Mindful of the lessons learned in other disarmament programs conducted in Africa, the UN has redoubled efforts to include women and children in its campaign in Liberia, even if they do not meet the weapons criteria demanded of ex-combatants.
Commanders from the three warring factions in the second of Liberia's civil wars since 1989 will have sent some 25,000 women and children to the eight sites around the west African state from the time the disarmament effort resumed in April until yesterday's deadline -- one in five of all former fighters.
"There was pressure to not repeat some of the mistakes made in Sierra Leone, where women and girls were really excluded from the program," said Dyan Mazurana, co-author with Susan McKay of a study from June last year of the treatment of girls in fighting forces from three African countries including Liberia's western neighbor.
"From how the camps were set up to how they involved development partners, the UN needed to make a lot of changes in order to better serve the needs of girls and women."
Liberia first tackled the logistic problem of including women and children in the disarmament process by building camps that provided distinct quarters for women and girls, including separate showers and latrines, medical examination rooms and common areas.
At the camp in Buchanan, where an equal number of women from the armies of Charles Taylor and the rebel forces who opposed them showed up to disarm, one needed to pass through a guarded post to access the women's side.
"We try to be like sisters to these girls, even though it can be hard because we know why they are here," said Florence, a camp aide in the eastern port city.
"We try to keep them safe so that at least they can take rest."
But while women were checked and treated for sexually transmitted illnesses, there was little in the way of follow up care.
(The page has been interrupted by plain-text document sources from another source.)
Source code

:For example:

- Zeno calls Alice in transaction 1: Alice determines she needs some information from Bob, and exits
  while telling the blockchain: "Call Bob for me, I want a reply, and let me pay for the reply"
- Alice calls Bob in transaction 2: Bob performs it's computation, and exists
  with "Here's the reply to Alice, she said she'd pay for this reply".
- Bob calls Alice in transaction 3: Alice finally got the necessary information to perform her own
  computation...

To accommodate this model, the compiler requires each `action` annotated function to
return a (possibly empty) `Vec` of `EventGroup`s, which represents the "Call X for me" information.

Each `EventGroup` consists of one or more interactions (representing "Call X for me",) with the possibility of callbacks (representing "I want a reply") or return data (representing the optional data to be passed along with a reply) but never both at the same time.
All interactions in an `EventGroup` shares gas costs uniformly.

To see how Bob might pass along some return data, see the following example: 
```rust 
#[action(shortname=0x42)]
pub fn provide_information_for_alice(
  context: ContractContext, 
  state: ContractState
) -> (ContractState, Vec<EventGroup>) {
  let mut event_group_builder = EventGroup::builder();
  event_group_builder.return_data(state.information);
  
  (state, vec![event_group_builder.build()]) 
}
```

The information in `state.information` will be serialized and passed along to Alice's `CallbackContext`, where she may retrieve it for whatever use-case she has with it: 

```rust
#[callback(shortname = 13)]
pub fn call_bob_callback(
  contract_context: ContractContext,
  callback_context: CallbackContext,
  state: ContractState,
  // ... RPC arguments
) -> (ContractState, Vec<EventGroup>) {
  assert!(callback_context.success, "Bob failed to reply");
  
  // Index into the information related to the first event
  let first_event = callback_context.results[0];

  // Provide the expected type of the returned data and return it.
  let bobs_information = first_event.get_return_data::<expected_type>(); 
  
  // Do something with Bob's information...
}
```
Screening for HIV/AIDS was excluded from medical examinations for both men and women. Women with newborns were not offered vaccinations, though a pan-African effort to eradicate polio did include Liberia's female combatants.
Short stays in the disarmament processing camps and then immediate transfer to an interim care center was the objective of the program for children under age 18, coordinated by the UN children's agency UNICEF and development partners such as Save the Children.
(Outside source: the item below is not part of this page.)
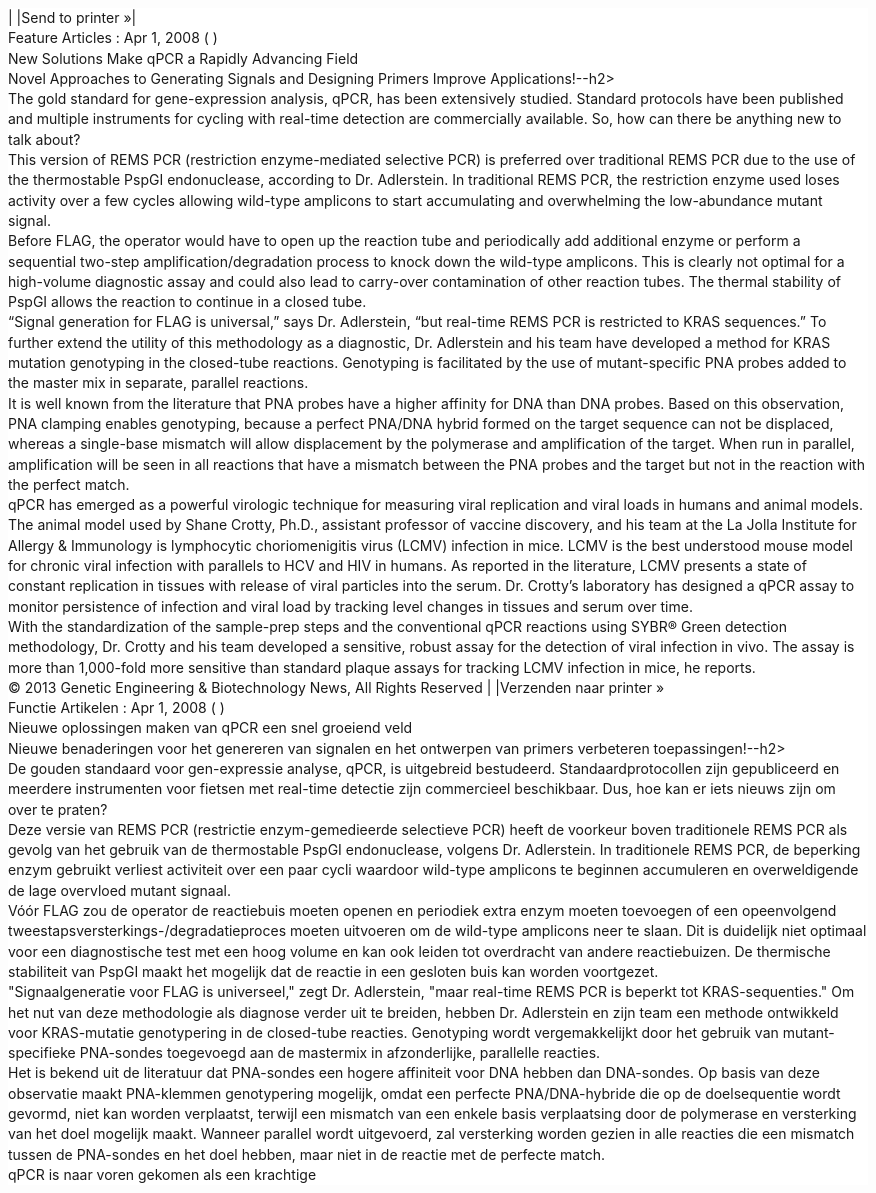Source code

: | &#124;Send to printer »&#124;<br/>Feature Articles : Apr 1, 2008 ( )<br/>New Solutions Make qPCR a Rapidly Advancing Field<br/>Novel Approaches to Generating Signals and Designing Primers Improve Applications!--h2><br/>The gold standard for gene-expression analysis, qPCR, has been extensively studied. Standard protocols have been published and multiple instruments for cycling with real-time detection are commercially available. So, how can there be anything new to talk about?<br/>This version of REMS PCR (restriction enzyme-mediated selective PCR) is preferred over traditional REMS PCR due to the use of the thermostable PspGI endonuclease, according to Dr. Adlerstein. In traditional REMS PCR, the restriction enzyme used loses activity over a few cycles allowing wild-type amplicons to start accumulating and overwhelming the low-abundance mutant signal.<br/>Before FLAG, the operator would have to open up the reaction tube and periodically add additional enzyme or perform a sequential two-step amplification/degradation process to knock down the wild-type amplicons. This is clearly not optimal for a high-volume diagnostic assay and could also lead to carry-over contamination of other reaction tubes. The thermal stability of PspGI allows the reaction to continue in a closed tube.<br/>“Signal generation for FLAG is universal,” says Dr. Adlerstein, “but real-time REMS PCR is restricted to KRAS sequences.” To further extend the utility of this methodology as a diagnostic, Dr. Adlerstein and his team have developed a method for KRAS mutation genotyping in the closed-tube reactions. Genotyping is facilitated by the use of mutant-specific PNA probes added to the master mix in separate, parallel reactions.<br/>It is well known from the literature that PNA probes have a higher affinity for DNA than DNA probes. Based on this observation, PNA clamping enables genotyping, because a perfect PNA/DNA hybrid formed on the target sequence can not be displaced, whereas a single-base mismatch will allow displacement by the polymerase and amplification of the target. When run in parallel, amplification will be seen in all reactions that have a mismatch between the PNA probes and the target but not in the reaction with the perfect match.<br/>qPCR has emerged as a powerful virologic technique for measuring viral replication and viral loads in humans and animal models. The animal model used by Shane Crotty, Ph.D., assistant professor of vaccine discovery, and his team at the La Jolla Institute for Allergy & Immunology is lymphocytic choriomenigitis virus (LCMV) infection in mice. LCMV is the best understood mouse model for chronic viral infection with parallels to HCV and HIV in humans. As reported in the literature, LCMV presents a state of constant replication in tissues with release of viral particles into the serum. Dr. Crotty’s laboratory has designed a qPCR assay to monitor persistence of infection and viral load by tracking level changes in tissues and serum over time.<br/>With the standardization of the sample-prep steps and the conventional qPCR reactions using SYBR® Green detection methodology, Dr. Crotty and his team developed a sensitive, robust assay for the detection of viral infection in vivo. The assay is more than 1,000-fold more sensitive than standard plaque assays for tracking LCMV infection in mice, he reports.<br/>© 2013 Genetic Engineering & Biotechnology News, All Rights Reserved | &#124;Verzenden naar printer »<br/>Functie Artikelen : Apr 1, 2008 ( )<br/>Nieuwe oplossingen maken van qPCR een snel groeiend veld<br/>Nieuwe benaderingen voor het genereren van signalen en het ontwerpen van primers verbeteren toepassingen!--h2><br/>De gouden standaard voor gen-expressie analyse, qPCR, is uitgebreid bestudeerd. Standaardprotocollen zijn gepubliceerd en meerdere instrumenten voor fietsen met real-time detectie zijn commercieel beschikbaar. Dus, hoe kan er iets nieuws zijn om over te praten?<br/>Deze versie van REMS PCR (restrictie enzym-gemedieerde selectieve PCR) heeft de voorkeur boven traditionele REMS PCR als gevolg van het gebruik van de thermostable PspGI endonuclease, volgens Dr. Adlerstein. In traditionele REMS PCR, de beperking enzym gebruikt verliest activiteit over een paar cycli waardoor wild-type amplicons te beginnen accumuleren en overweldigende de lage overvloed mutant signaal.<br/>Vóór FLAG zou de operator de reactiebuis moeten openen en periodiek extra enzym moeten toevoegen of een opeenvolgend tweestapsversterkings-/degradatieproces moeten uitvoeren om de wild-type amplicons neer te slaan. Dit is duidelijk niet optimaal voor een diagnostische test met een hoog volume en kan ook leiden tot overdracht van andere reactiebuizen. De thermische stabiliteit van PspGI maakt het mogelijk dat de reactie in een gesloten buis kan worden voortgezet.<br/>"Signaalgeneratie voor FLAG is universeel," zegt Dr. Adlerstein, "maar real-time REMS PCR is beperkt tot KRAS-sequenties." Om het nut van deze methodologie als diagnose verder uit te breiden, hebben Dr. Adlerstein en zijn team een methode ontwikkeld voor KRAS-mutatie genotypering in de closed-tube reacties. Genotyping wordt vergemakkelijkt door het gebruik van mutant-specifieke PNA-sondes toegevoegd aan de mastermix in afzonderlijke, parallelle reacties.<br/>Het is bekend uit de literatuur dat PNA-sondes een hogere affiniteit voor DNA hebben dan DNA-sondes. Op basis van deze observatie maakt PNA-klemmen genotypering mogelijk, omdat een perfecte PNA/DNA-hybride die op de doelsequentie wordt gevormd, niet kan worden verplaatst, terwijl een mismatch van een enkele basis verplaatsing door de polymerase en versterking van het doel mogelijk maakt. Wanneer parallel wordt uitgevoerd, zal versterking worden gezien in alle reacties die een mismatch tussen de PNA-sondes en het doel hebben, maar niet in de reactie met de perfecte match.<br/>qPCR is naar voren gekomen als een krachtige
One of the camps in Monrovia had space for more than 400 girls, some of them with children, to stay for the weeks or months it could take for aid workers to find what remained of their families.
Princess, a pretty 16-year-old with kohl-rimmed eyes and a red bandanna pulled low over huge silver earrings, was forced into service to the Government of Liberia troops.
If she was not in combat, she was cooking for them. Sometimes she carried water. And most of the time she served as unwilling bedmate to her "boyfriend," to whom she bore a son.
"I want to go to school and learn how to design clothes," she said. "I think I would be good at that."